Les difficultés ne s’arrêtent pas seulement là. Les industries nationales connaissent les problèmes endogènes, mais aussi ceux liés à la libéralisation des échanges intracommunautaires.
Le protocole instituant les nouvelles règles d’origines de l’UEMOA dispose que les produits récoltés ou extraits du sol, les animaux élevés sur le territoire, les produits industriels fabriqués à partir de ces produits dans une proportion de 60%, mais incorporant 30% de valeur ajoutée acquièrent l’origine, de même que les produits dont la transformation entraîne un changement dans l’un des quatre premiers chiffres de la nomenclature tarifaire et statistique.

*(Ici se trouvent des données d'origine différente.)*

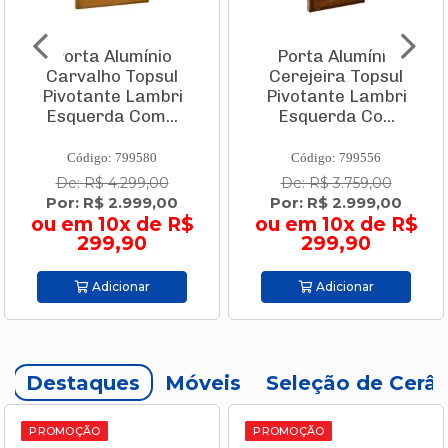
Porta Alumínio
Caixa Térmica Pvc
Cerejeira Topsul
Tropical 32 L
Pivotante Lambri
Vermelha Com
Esquerda Co...
Branco 9003.505...
Código: 799556
Código: 693952
De: R$ 3.759,00
De: R$ 144,90
Por: R$ 2.999,00
Por: R$ 109,90
ou em 10x de R$
ou em 2x de R$
299,90
54,95
Adicionar
Adicionar
Destaques
Móveis
Seleção de Cerâ
PROMOÇÃO
PROMOÇÃO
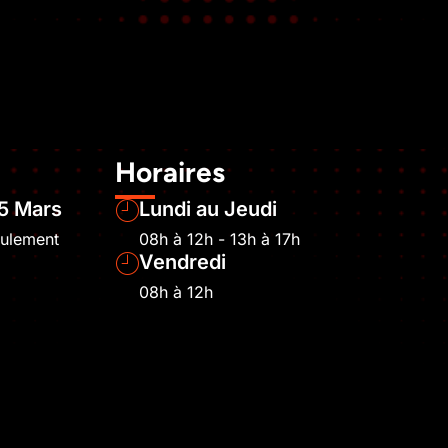
Horaires
5 Mars
Lundi au Jeudi
eulement
08h à 12h - 13h à 17h
Vendredi
08h à 12h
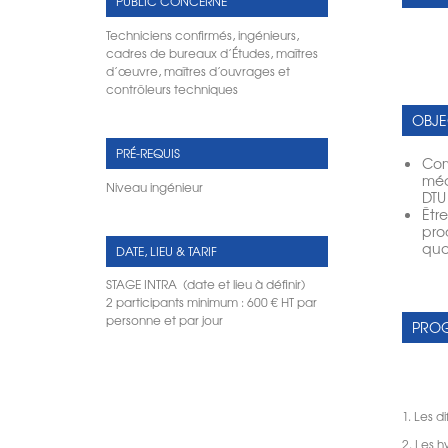
PUBLIC CONCERNÉ
Techniciens confirmés, ingénieurs,
cadres de bureaux d’Études, maîtres
d’œuvre, maîtres d’ouvrages et
contrôleurs techniques
OBJE
PRÉ-REQUIS
Com
méc
Niveau ingénieur
DTU
Êtr
pro
quo
DATE, LIEU & TARIF
STAGE INTRA (date et lieu à définir)
2 participants minimum : 600 € HT par
personne et par jour
PROG
1. Les d
2. Les h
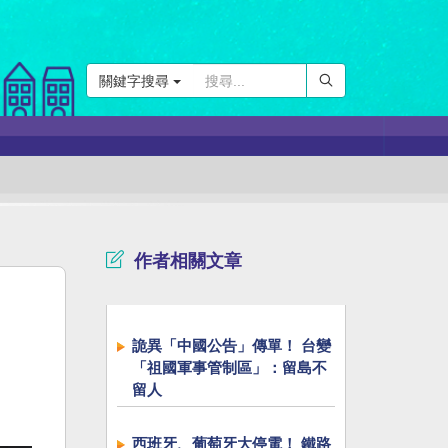
關鍵字搜尋
作者相關文章
詭異「中國公告」傳單！ 台變
「祖國軍事管制區」：留島不
留人
西班牙、葡萄牙大停電！ 鐵路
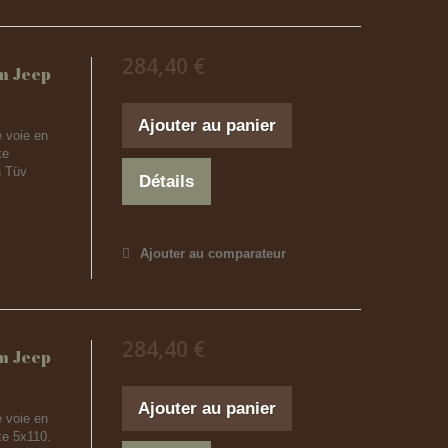
284,40 €
m Jeep
Ajouter au panier
 voie en
xe
n Tüv
Détails
Ajouter au comparateur
284,40 €
m Jeep
Ajouter au panier
 voie en
xe 5x110.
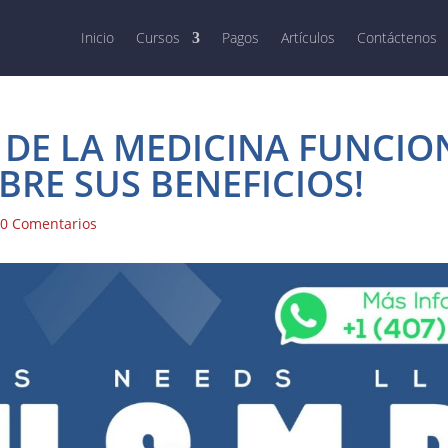
Inicio
Cursos
Pagos
Artículos
Contáctenos
 DE LA MEDICINA FUNCIO
BRE SUS BENEFICIOS!
|
0 Comentarios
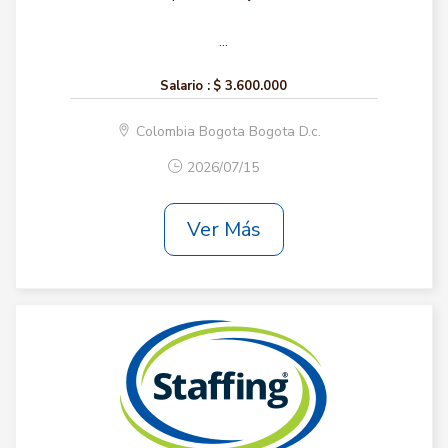
...
Salario :
$ 3.600.000
Colombia Bogota Bogota D.c.
2026/07/15
Ver Más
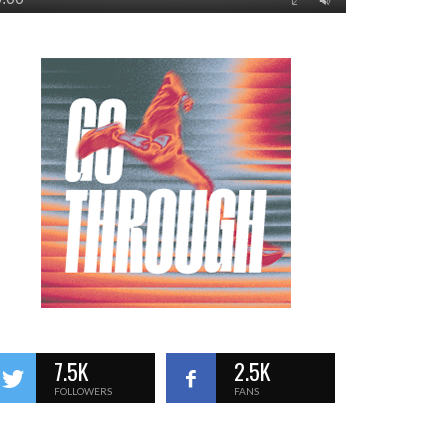
7.5K
2.5K
FOLLOWERS
FANS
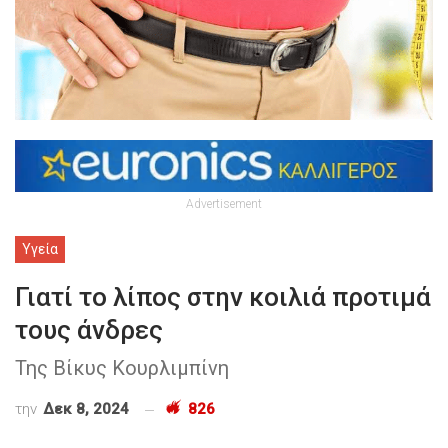
Advertisement
Υγεία
Γιατί το λίπος στην κοιλιά προτιμά
τους άνδρες
Της Βίκυς Κουρλιμπίνη
την
Δεκ 8, 2024
826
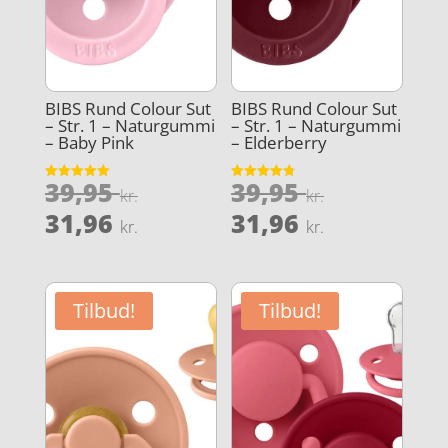
BIBS Rund Colour Sut
BIBS Rund Colour Sut
– Str. 1 – Naturgummi
– Str. 1 – Naturgummi
– Baby Pink
– Elderberry
Den
Den
39,95
39,95
Vurderet
Vurderet
kr.
kr.
5
4.8
oprindelige
oprindeli
Den
Den
ud af 5
ud af 5
31,96
31,96
kr.
kr.
pris
pris
aktuelle
aktuelle
var:
var:
pris
pris
39,95 kr..
39,95 kr..
er:
er:
Tilbud!
Tilbud!
31,96 kr..
31,96 kr..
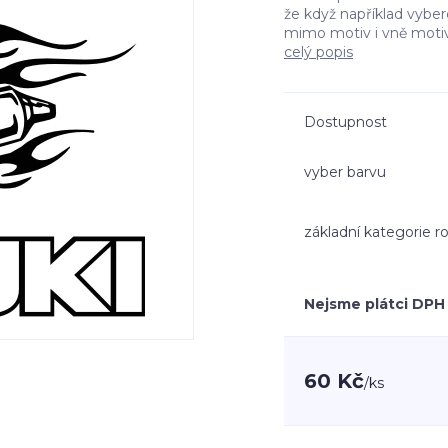
že když například vyb
mimo motiv i vně moti
celý popis
Dostupnost
vyber barvu
základní kategorie 
Nejsme plátci DPH
60 Kč
/
ks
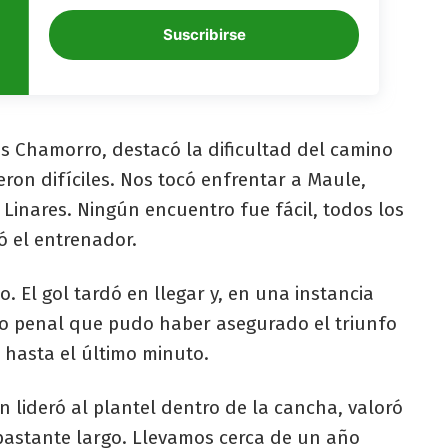
Suscribirse
los Chamorro, destacó la dificultad del camino
eron difíciles. Nos tocó enfrentar a Maule,
Linares. Ningún encuentro fue fácil, todos los
ó el entrenador.
. El gol tardó en llegar y, en una instancia
to penal que pudo haber asegurado el triunfo
 hasta el último minuto.
n lideró al plantel dentro de la cancha, valoró
 bastante largo. Llevamos cerca de un año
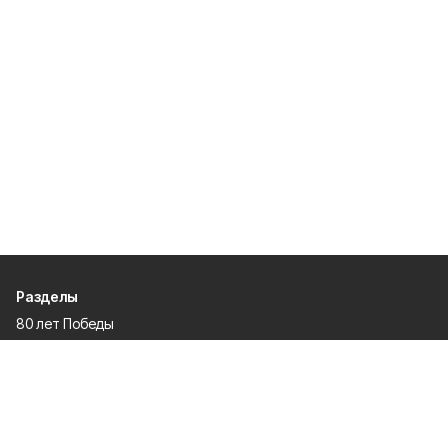
Разделы
80 лет Победы
Новости
Статьи
Газета
Политика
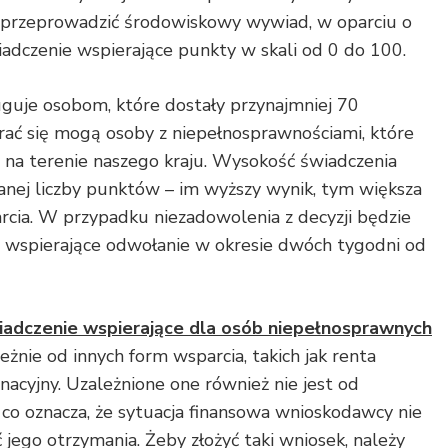
przeprowadzić środowiskowy wywiad, w oparciu o
adczenie wspierające punkty w skali od 0 do 100.
uguje osobom, które dostały przynajmniej 70
ać się mogą osoby z niepełnosprawnościami, które
ą na terenie naszego kraju. Wysokość świadczenia
kanej liczby punktów – im wyższy wynik, tym większa
cia. W przypadku niezadowolenia z decyzji będzie
 wspierające odwołanie w okresie dwóch tygodni od
iadczenie wspierające dla osób niepełnosprawnych
nie od innych form wsparcia, takich jak renta
gnacyjny. Uzależnione one również nie jest od
o oznacza, że sytuacja finansowa wnioskodawcy nie
ego otrzymania. Żeby złożyć taki wniosek, należy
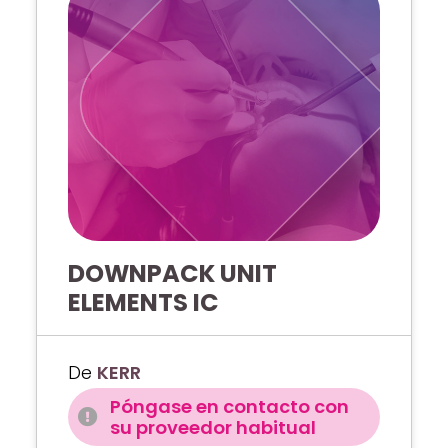
DOWNPACK UNIT
ELEMENTS IC
De
KERR
Póngase en contacto con
su proveedor habitual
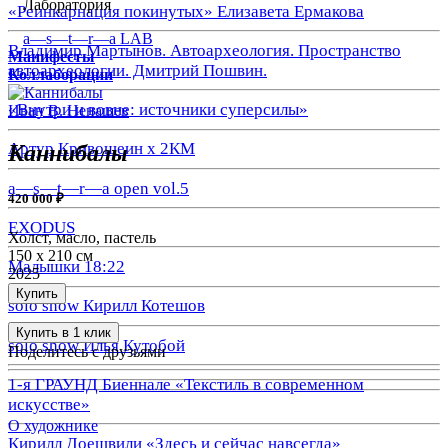
Лаборатория
«Реинкарнация покинутых» Елизавета Ермакова
a—s—t—r—a LAB
Владимир Мартынов. Автоархеология. Пространство
Манифесты
автоархеологии. Дмитрий Пошвин.
Коллаборации
«Внутри и вовне: источники суперсилы»
Иван В. Ненашев
Артур Кривошеин х 2КМ
Каннибалы
a—s—t—r—a open vol.5
420 000 ₽
EXODUS
Холст, масло, пастель
150 х 210 см
Малышки 18:22
2025
Купить
solo show Кирилл Котешов
Купить в 1 клик
solo show Илья Кутобой
Поделитесь с друзьями
1-я ГРАУНД Биеннале «Текстиль в современном
искусстве»
О художнике
Кирилл Доешвили «Здесь и сейчас навсегда»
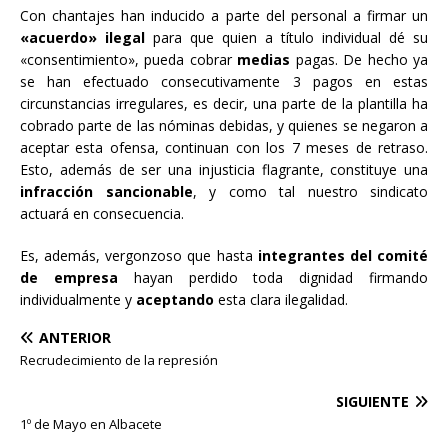
Con chantajes han inducido a parte del personal a firmar un
«acuerdo» ilegal
para que quien a título individual dé su
«consentimiento», pueda cobrar
medias
pagas. De hecho ya
se han efectuado consecutivamente 3 pagos en estas
circunstancias irregulares, es decir, una parte de la plantilla ha
cobrado parte de las nóminas debidas, y quienes se negaron a
aceptar esta ofensa, continuan con los 7 meses de retraso.
Esto, además de ser una injusticia flagrante, constituye una
infracción sancionable
, y como tal nuestro sindicato
actuará en consecuencia.
Es, además, vergonzoso que hasta
integrantes del comité
de empresa
hayan perdido toda dignidad firmando
individualmente y
aceptando
esta clara ilegalidad.
ANTERIOR
Recrudecimiento de la represión
SIGUIENTE
1º de Mayo en Albacete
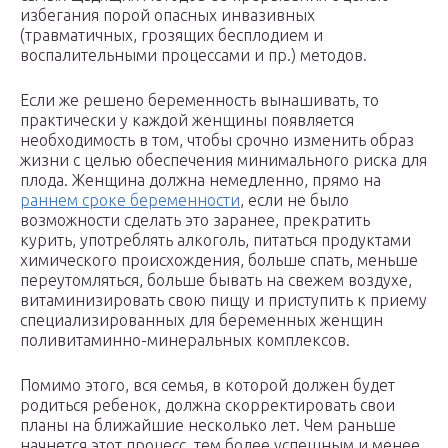
избегания порой опасных инвазивных
(травматичных, грозящих бесплодием и
воспалительными процессами и пр.) методов.
Если же решено беременность вынашивать, то
практически у каждой женщины появляется
необходимость в том, чтобы срочно изменить образ
жизни с целью обеспечения минимального риска для
плода. Женщина должна немедленно, прямо на
раннем сроке беременности
, если не было
возможности сделать это заранее, прекратить
курить, употреблять алкоголь, питаться продуктами
химического происхождения, больше спать, меньше
переутомляться, больше бывать на свежем воздухе,
витаминизировать свою пищу и приступить к приему
специализированных для беременных женщин
поливитаминно-минеральных комплексов.
Помимо этого, вся семья, в которой должен будет
родиться ребенок, должна скорректировать свои
планы на ближайшие несколько лет. Чем раньше
начнется этот процесс, тем более успешным и менее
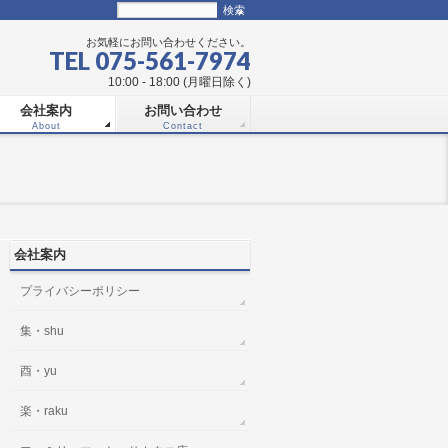
お気軽にお問い合わせください。
TEL 075-561-7974
10:00 - 18:00 (月曜日除く)
会社案内
お問い合わせ
About
Contact
会社案内
プライバシーポリシー
集・shu
酉・yu
楽・raku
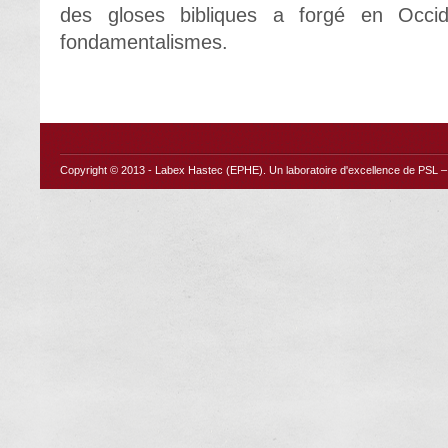
des gloses bibliques a forgé en Occi
fondamentalismes.
Copyright © 2013 -
Labex Hastec (EPHE)
. Un laboratoire d'excellence de PSL – 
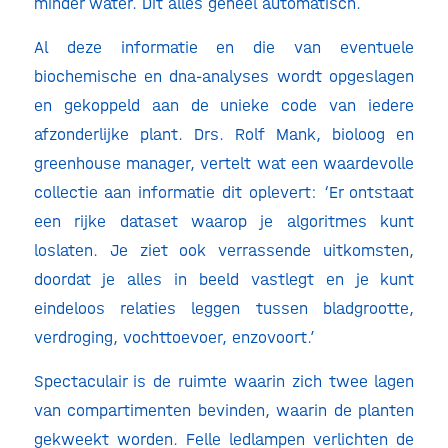
minder water. Dit alles geheel automatisch.
Al deze informatie en die van eventuele
biochemische en dna-analyses wordt opgeslagen
en gekoppeld aan de unieke code van iedere
afzonderlijke plant. Drs. Rolf Mank, bioloog en
greenhouse manager, vertelt wat een waardevolle
collectie aan informatie dit oplevert: ‘Er ontstaat
een rijke dataset waarop je algoritmes kunt
loslaten. Je ziet ook verrassende uitkomsten,
doordat je alles in beeld vastlegt en je kunt
eindeloos relaties leggen tussen bladgrootte,
verdroging, vochttoevoer, enzovoort.’
Spectaculair is de ruimte waarin zich twee lagen
van compartimenten bevinden, waarin de planten
gekweekt worden. Felle ledlampen verlichten de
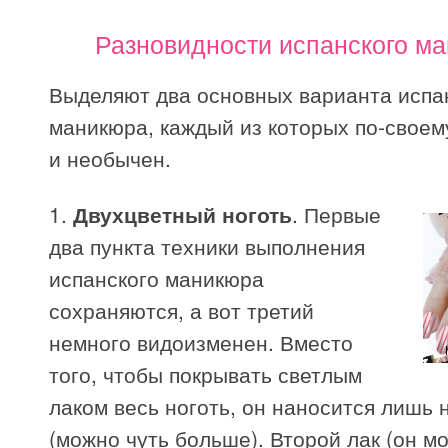
Разновидности испанского м
Выделяют два основных варианта испа
маникюра, каждый из которых по-своем
и необычен.
1.
Двухцветный ноготь
. Первые
два пункта техники выполнения
испанского маникюра
сохраняются, а вот третий
немного видоизменен. Вместо
того, чтобы покрывать светлым
лаком весь ноготь, он наносится лишь 
(можно чуть больше). Второй лак (он м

Les dispositions du protocole n’accordent pas l’origine communautaire aux produits fabriqués par les entreprises travaillant en régime suspensif ainsi qu’à ceux bénéficiant d’exonération ou de régime dérogatoire.
Les entreprises maliennes sont victimes d’une concurrence déloyale que leur livrent les importations des produits finis similaires bénéficiant indûment des préférences tarifaires en violation des nouvelles règles d’origines instituées par le truchement des exonérations douanières et des importations préférentielles.
Les entreprises doivent pouvoir accroître leurs productions et leur productivité pour baisser les prix et accroître leur part de marché.
Faute de quoi elles resteront toujours un fardeau pour l’Etat ou disparaîtront en aggravant la situation économique et celle de l’emploi.